Saturday, November 11, 2017

US <> Capitalism

The United States Does Not Equal Capitalism

In my not so humble opinion, this country was founded on the concept of freedom, not capitalism. Somewhere along the way I think we lost sight of that and began equating capitalism with the US, and started elevating capitalism above freedom to the point where we now have our government attempting to enforce capitalism at the expense of our freedom. What's worse, any time we have government interference in capitalism it is attacked as a communist maneuver. I am not an advocate of communism in the US or anywhere else for that matter so please don't assume that is my point here.

Consider our monopoly laws and unions. Henry Ford and his ilk went to great lengths to squash unionization, and many supported anti-unions views with the rationale being they were fronts for communists and criminals but at the end of the day from the mile high perspective are unions not just a way for the average American worker to try to reclaim some of their life and freedom? Am I the only one who reads Steinbeck anymore?

The opposite of freedom is control and control comes in many subtle forms, not the least of which is financial control. Monopolies are illegal mainly because they attempt to control us, thus taking away our freedoms in a particular area. It is a classic example of freedom controlling capitalism, and it is not anti-American and communistic to have and enforce monopoly laws, it is exactly the American thing to do if we cherish our freedom above capitalism. 

I am anti-welfare, anti-food stamps, etc. I do not agree with wealth re-distribution via taxation to enable a permanent underclass or allow the government to expand to monstrous pre proportions but I do believe somewhere along the way we have allowed the corruption that comes with money to misguide us into defending the ultra-wealthy at the expense of our basic freedoms. It is not noble to support a pharmaceutical company's excessive pricing for the sake of capitalism while Americans die because they can not afford contribute to that company's bottom line. It is not American to allow insurance companies to take nearly 80% of every dollar spent on healthcare. It is actually anti-American to place money above life, thereby depriving an American of their most basic freedom for the sake of capitalism. America does not equal capitalism it equals freedom. Push comes to shove, capitalism loses. 

Consider the American sports industry as an example. At one point these guys were dealt with as property. The wealthy owners colluded, poor-mouthed and alluded to communism when they fought player unionization. Now the greedy players share in the wealth with the greedy owners. There was obviously enough money to go around. The player's unions did not signal the end of the sport, but rather it was the beginning of more freedom for the players at the expense of the owner's bottom line (wealth distribution) which is kind of my point. It is better for the economy when more than one person can afford to buy a loaf of bread. 


Saturday, November 4, 2017

Weak Minded Strong Typing

It never ceases to amaze me the prejudice that exists within the coding community against weakly typed languages.
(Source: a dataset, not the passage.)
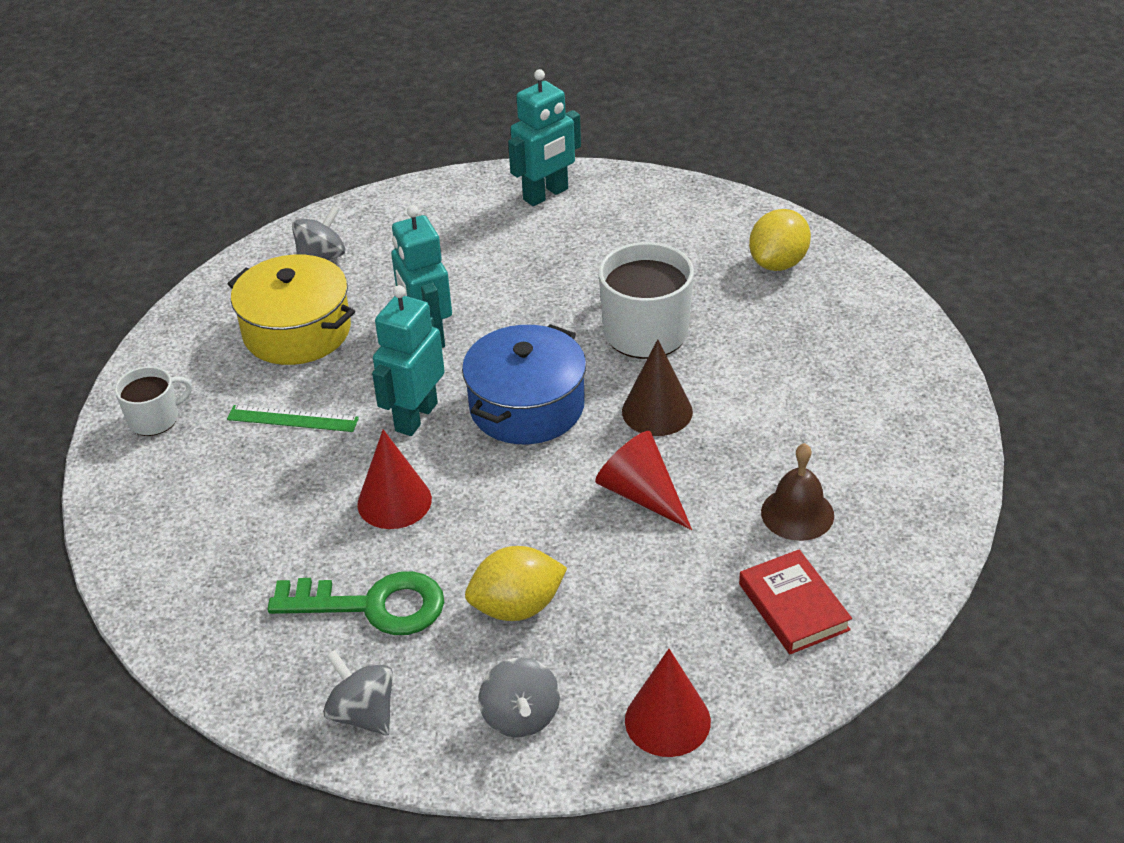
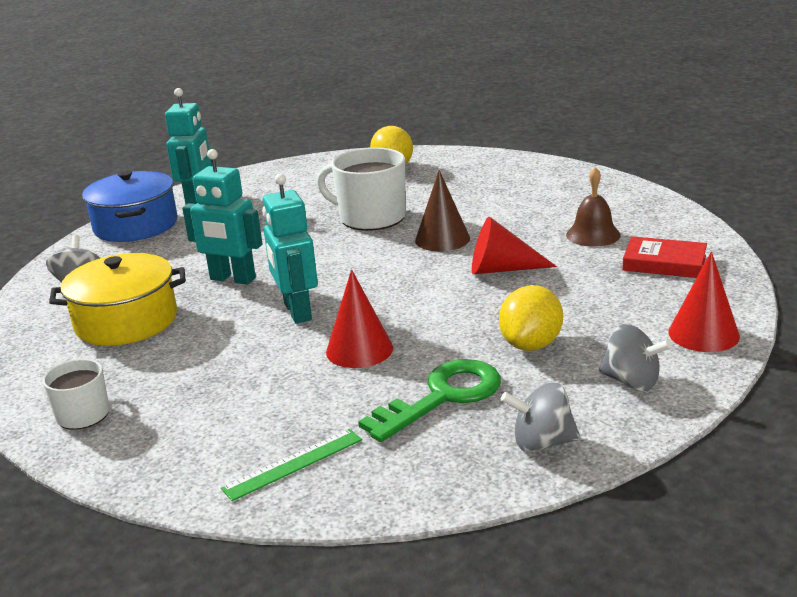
camera: 45 degrees left, 15 degrees down
green ruler [227,405,359,432] -> green ruler moved to [221,429,362,501]
blue pot [462,324,586,444] -> blue pot moved to [82,170,177,242]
Its almost as if variables have no rights. People can change. Why can't variables?

In the Python programming language I can write …

x = 2
print type( x )
x = str( x )
print type( x )

This is a thing of beauty. Its almost as if the variable can transcend its initial limitations and rise above to a greater social status. "I was a lowly int, but now I'm a string".

Try the same in a strongly typed language like Java and see what you get. Many programmers I work with look down their nose at languages like PERL and refer to them as write-only languages, and while I agree PERL's obscure syntax and side effect constructs can make it difficult to maintain, what language is immune to poor programming practices and sloppy hacking. 

I have worked on massive PERL code bases that were easy to maintain because they were written properly, with attention paid to coding conventions and detail. In fact if I recall correctly, when I got to Amazon in 1999 a significant portion of the code base was written in PERL. 

Lately it seems there is a push in the programming community to move towards more strongly typed languages. Even Javascript is not immune, nothing is sacred anymore. Why don't we just leave the language alone. If you are an advocate of strong typing then build your code base in that manner as a convention but don't impose these limitations on others. I have seen many Python projects that were obviously the product of a displaced Java engineer, with abstract base classes, inheritance work arounds and other rigid constructs more typical of a COBOL program than a modern programming language. 

Part of the beauty of coding in a typeless language is the freedom to not have to worry about the particular constraints of the language. Instead one can focus on the design rather than the implementation. Strongly typed languages are notoriously difficult to work with when the class structures are dynamic in nature to the point that you often feel like you are fighting with the programming language to get the job done. 

I once saw a Java stack trace that was 83 levels of inheritance deep. I can't think of anything that is that abstract in real life. 

While I can appreciate the desire to produce maintainable code I can also appreciate the benefit of flexibility in a programming language. I sure hope the result of this recent strongly typed movement is nothing more than a set of recommended best practice design patterns, and not the onslaught of a bunch of strongly typed interpreters.